Conserving the stage
While the endemic species identified in Ours to Save span the nation, there are certain regions that contain a disproportionate number. This is because some regions are more conducive to evolution than others. That is to say, some places actually generate new species at a faster pace than the rest of the country, and so they tend to support more endemics.
There are a few potential mechanisms at play here. First, a region might have remained ice-free during the last ice age, creating what is called a “refugia,” where species were free to persist and evolve even though the remainder of the continent was buried under glaciers. Second, a region might support unusual habitats, creating an evolutionary playground in which wholly new selection pressures helped craft entire suites of species. Finally, island ecosystems have long been recognized for their unique evolutionary opportunities, isolated from the meddling of continents and typically lacking in mammalian predators.
Haida Gwaii, the British Columbia island famous for its globally unique golden spruce — cut down in an unorthodox act of defiance by timber scout Grant Hadwin in 1997 — is one ecoregion recognized in the report for its astounding diversity of endemic species. This is probably because portions of the island were ice-free during the last ice age and because it is an island ecosystem. Another endemically rich ecoregion is Quebec’s Gaspésie Peninsula, presumably because of its wealth of habitats, from wetlands to the Appalachian Mountains, with coastlines against both the freshwater St. Lawrence River and the saltwater Gulf of St. Lawrence.
There are other regions identified in the report for their apparent power to generate and shelter new and unique species, such as Newfoundland and Labrador’s Great Northern Peninsula, Nova Scotia’s Southwest Nova Biosphere Reserve, Saskatchewan’s Athabasca Sand Dunes Provincial Park, coastal B.C., and portions of the Yukon. Protecting such evolutionarily conducive places is referred to in the report as “conserving the stage,” not just for the endemic species presently dependent on these regions, but for their privileged place in evolutionary history.
Kraus said that in times of climatic chaos, these places have served as havens for several species and might play a similar role as climates change now, and if Canada’s biodiversity must adapt to a warming world, places where evolution occurs more quickly might help it do so.
“It’s not just about protecting species,” he said. “It’s about buying them time to adapt.”
“Ask a Canadian to name an endangered species and often they won’t even name something from this country,” Kraus said. “These (endemics) are species where we really need Canadians to know them because nobody else is going to conserve them.”

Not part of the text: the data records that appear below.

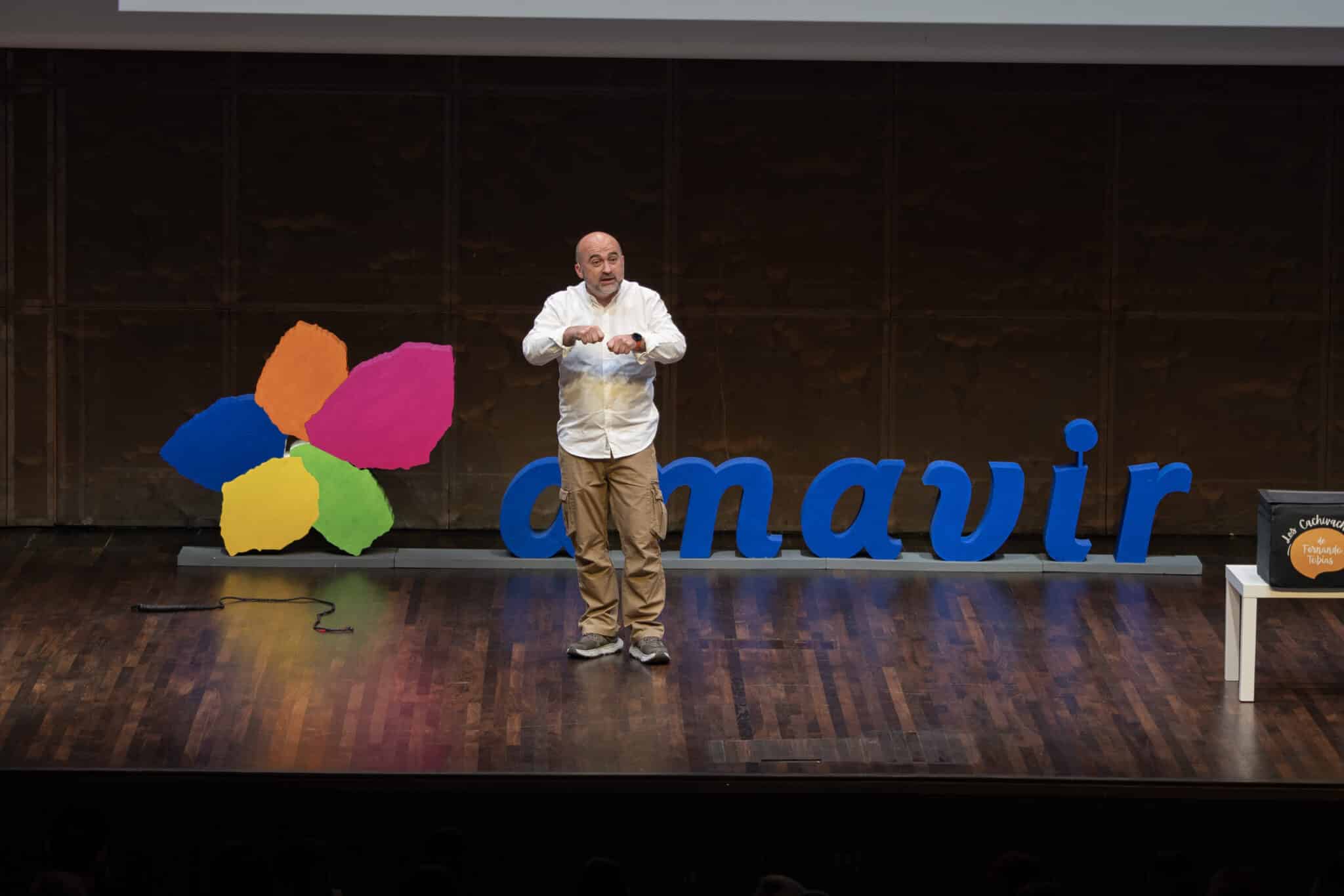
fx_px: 5860
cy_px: 448
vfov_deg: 8.7
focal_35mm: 157
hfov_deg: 13.1
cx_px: 672
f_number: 2.8
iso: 160
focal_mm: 105
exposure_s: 1/100
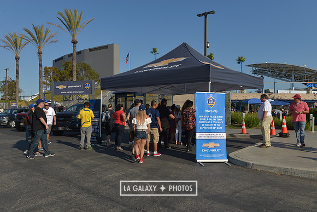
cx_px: 158
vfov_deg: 45.0
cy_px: 106
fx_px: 255
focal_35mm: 29
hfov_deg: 63.6
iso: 100
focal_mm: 29
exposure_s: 1/640
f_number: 8
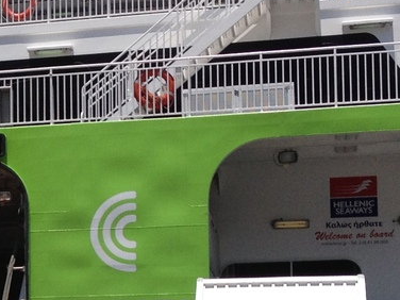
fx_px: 1722
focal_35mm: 149
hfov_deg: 12.7
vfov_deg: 9.9
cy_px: 293
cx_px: -178
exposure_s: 1/2907
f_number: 2.4
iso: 50
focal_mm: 4.28
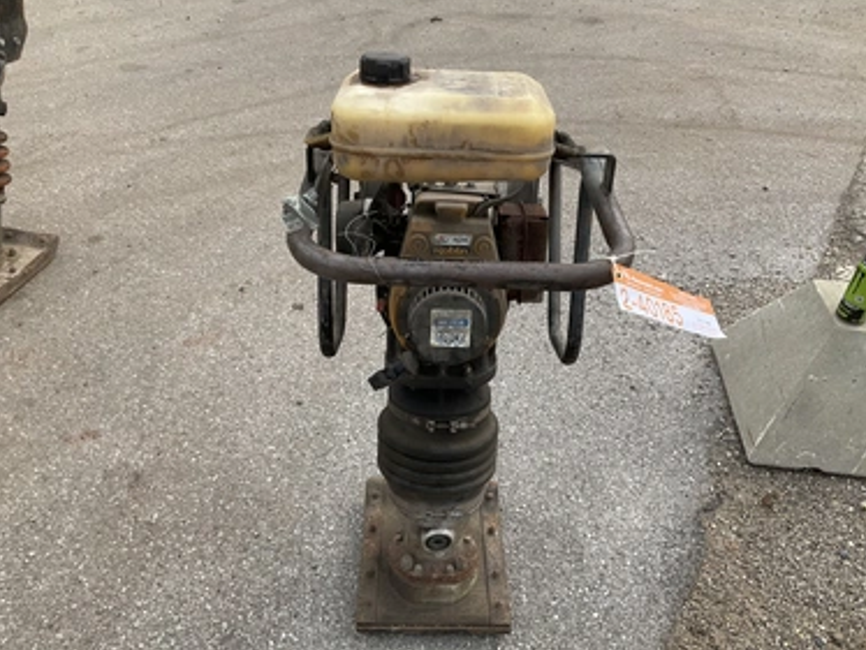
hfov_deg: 58.3
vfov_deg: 45.5
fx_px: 776
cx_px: 442
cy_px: 315
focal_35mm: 31
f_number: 1.8
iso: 25
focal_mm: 3
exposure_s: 1/912
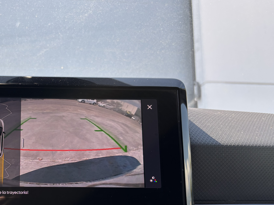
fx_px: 348
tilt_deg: +7.5
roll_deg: +0.2
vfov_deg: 31.9
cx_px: 53
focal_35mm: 44
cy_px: 168
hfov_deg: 41.0
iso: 40
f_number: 1.6
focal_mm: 5.96
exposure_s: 1/190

While the NCC can sing the praises of its report, Kraus said endemics will only enter the public consciousness if they’re celebrated locally by governments or conservation organizations. A study he referenced out of Simon Fraser University clearly demonstrated that the public’s interest is captured best by local endemic species — those wild plants, animals and fungi representing the ecology of any given region better than even the maple leaf. Perhaps with sufficient interest in these various species and their plights, more conservation and research will materialize.
The report identifies eight endemic Canadian species that have already been driven to extinction — including Macoun's shining moss — the likes of which we will never see again. In a progressive, proud and conscientious nation such as ours, there need not be a ninth.